Il est vrai que j’ai écrit que chacun devrait concourir librement à soutenir le culte qu’il professe ; cette opinion, je l’ai exprimée et je la soutiendrai comme publiciste et comme législateur, sans entêtement cependant, et jusqu’à ce que de bonnes raisons me fassent changer. Ainsi que je l’ai dit dans ma profession de foi[1], mon idéal c’est la justice universelle. Les rapports de l’Église et de l’État ne me semblent pas fondés actuellement sur la justice : d’une part on force les catholiques à salarier les cultes protestant et judaïque, avant peu vous payerez peut-être l’abbé Châtel, — cela peut froisser quelques consciences ; d’un autre côté, l’État se prévaut de ce qu’il dispose de votre budget pour intervenir dans les affaires du clergé ou pour y exercer une influence que je n’admets pas. Il est pour quelque chose dans la nomination des évêques, des chanoines, des curés de canton ; et certes la république peut prendre une direction telle, que ce joug ne vous plaira plus. Cela me paraît contraire à la liberté et multiplie entre la puissance temporelle et la puissance spirituelle de dangereux points de contact.

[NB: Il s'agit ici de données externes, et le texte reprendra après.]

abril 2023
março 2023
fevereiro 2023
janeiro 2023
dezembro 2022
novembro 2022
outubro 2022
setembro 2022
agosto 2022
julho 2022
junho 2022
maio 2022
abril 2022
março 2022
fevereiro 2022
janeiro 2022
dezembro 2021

En outre, j’ai foi dans une fusion future entre toutes les religions chrétiennes, ou, si vous voulez, dans l’absorption des sectes dissidentes par le catholicisme. Mais pour cela il ne faut pas que les Églises soient des institutions politiques. Vous ne pouvez nier que le rôle attribué à Victoria, dans la religion anglicane, et à Nicolas, dans la religion russe, ne soit un grand obstacle à la réunion de tout le troupeau sous un même pasteur.

Quant à l’objection tirée de la situation où placerait trente

  1. Celle du 22 mars 1848. (Œuvres complètes, t. I, p. 506.)